Jon Kleinberg gives his talk, “Formal Models of Language Generation,” on April 22, 2026.

EECS Colloquium/ CLIMB Seminar*

Wednesday, April 22, 2026

Banatao Auditorium – 310 Sutardja Dai Hall
4:00 – 5:00 pm

Jon Kleinberg

Tisch University Professor in the Departments of Computer Science and Information Science at Cornell University

Bio

Jon Kleinberg is the Tisch University Professor in the Departments of Computer Science and Information Science at Cornell University. His research focuses on the interaction of algorithms and networks, the roles they play in large-scale social and information systems, and their broader societal implications. He is a member of the National Academy of Sciences, the National Academy of Engineering, the American Academy of Arts and Sciences, and the American Philosophical Society, and he has served on advisory groups including the National AI Advisory Committee (NAIAC) and the National Research Council’s Computer Science and Telecommunications Board (CSTB) and Committee on Science, Technology, and Law (CSTL). He has received MacArthur, Packard, Simons, Sloan, and Vannevar Bush research fellowships, as well as awards including the the Nevanlinna Prize, the World Laureates Association Prize, the ACM/AAAI Allen Newell Award, and the ACM Prize in Computing.

Abstract

The emergence of large language models has prompted a surge of interest into theoretical models that might give us insight into both their successes and their shortcomings.
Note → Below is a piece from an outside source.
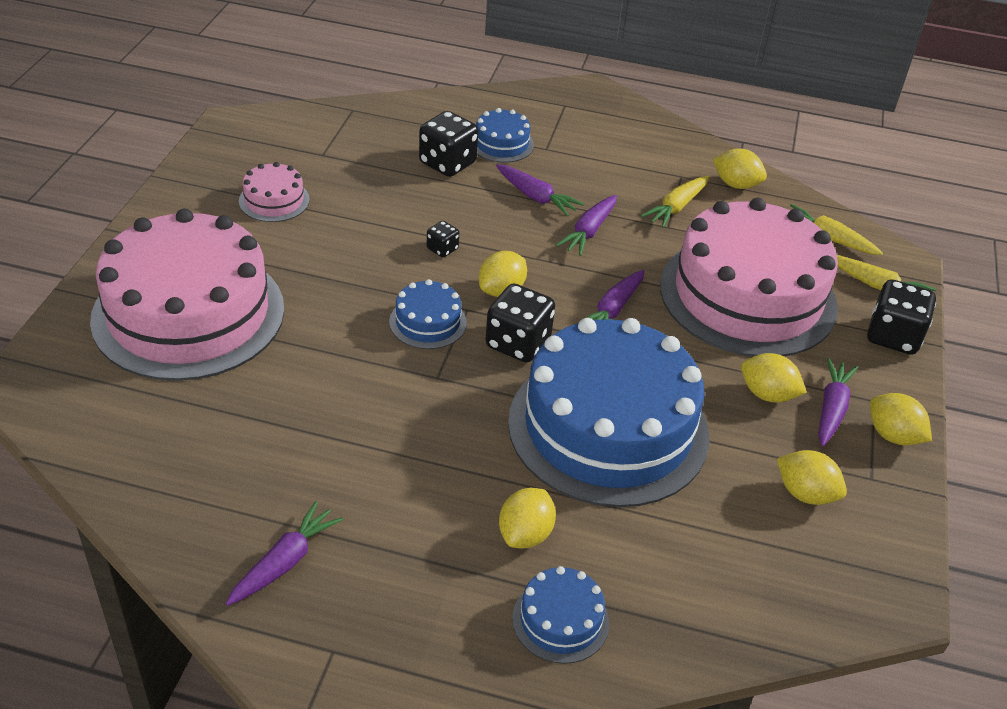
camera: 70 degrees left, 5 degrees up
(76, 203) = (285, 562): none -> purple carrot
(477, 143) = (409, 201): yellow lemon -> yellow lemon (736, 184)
We’ll give an overview of recent work in this direction, focusing on a surprising line of positive results that shows it is possible to give guarantees for language-generation algorithms even in the absence of any probabilistic assumptions, in a framework known as “language generation in the limit”. These results suggest interesting notions of “breadth” in language generation, attempting to formalize the idea that different algorithms for this problem might all meet the specification but differ significantly in their expressiveness — in how “richly” they can generate from the underlying language. We also discuss strong contrasts with classical results on language identification, showing a strong sense in which language generation and language learning are fundamentally different as computational problems. The talk will be based on joint work with Sendhil Mullainathan and Fan Wei.

*This talk is co-hosted by CLIMB. CLIMB Voleon Seminars are organized by the Center for the Theoretical Foundations of Learning, Inference, Information, Intelligence, Mathematics, and Microeconomics at Berkeley (CLIMB), and are generously supported by the Voleon Group. CLIMB addresses new conceptual and mathematical challenges arising at the interface between technology, science, and society.